Homer Hailey (August 12, 1903 – November 9, 2000) was an American preacher in the churches of Christ in the 20th century, a professor at Abilene Christian University and Florida College, and the author of at least fifteen theological books. He was well known for his general biblical knowledge, especially the Old Testament.

Hailey and the churches of Christ are the topics of the book The Churches of Christ in the 20th Century: Homer Hailey's Personal Journey of Faith by David Edwin Harrell, Jr. Most of Hailey's books are still in print. Audio recordings of his sermons and classes are available through TruthOnDisc.Net

Homer Hailey was born outside Marshall in Harrison County in East Texas, the oldest child of Robert Thomas Hailey and the former Mamie Collins.

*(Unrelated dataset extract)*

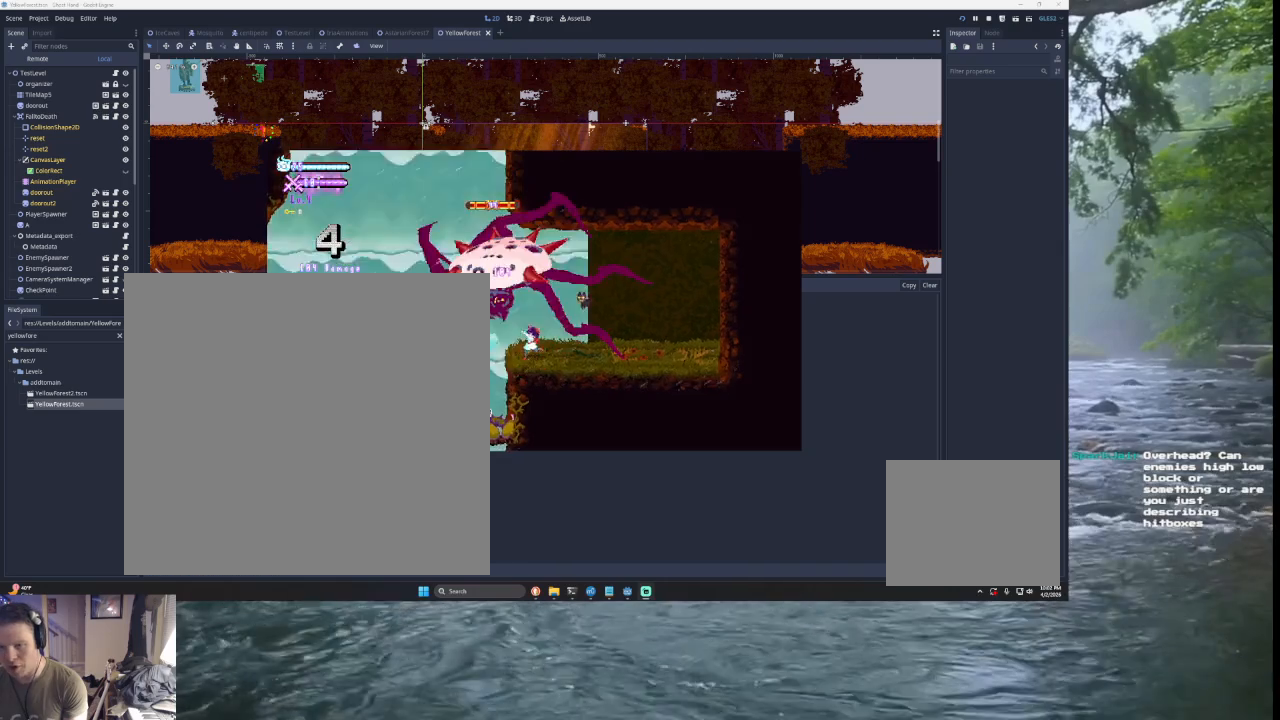
{"buttons": ["SQUARE"], "left_stick": "up", "right_stick": "center", "events": [[33, "left_stick", "center"], [400, "left_stick", "up"], [433, "SQUARE", "down"]]}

His brothers and sisters were Rob, Ruth, Jack, Roy, and Mary Ida. On December 20, 1930, in Abilene, Texas, he married the former Lois Estelle Manly (1907-1954). They had five children: Roma Luceil, Mary Lois, Homer Rob, Charles Dennis, and Carol Ann. After Lois' death, he married the former Widna Neeley Kirby (1917-1997) on October 4, 1955. Hailey died in 2000 at the age of ninety-seven in Tucson, Arizona.

In 2000, Harrell, a professor emeritus of religion at Auburn University in Auburn, Alabama, published The Churches of Christ in the Twentieth Century: Homer Hailey’s Personal Journey of Faith (University of Alabama Press, 2000).  Harrell alternates chapters between an historical look at an issue or conflict within the first century of the Churches of Christ and the way in which Homer Hailey responded to that issue or conflict. The plain-spoken Hailey who had memorized nearly every verse in the Bible became Harrell's touchstone for the history of the churches of Christ in the 20th century.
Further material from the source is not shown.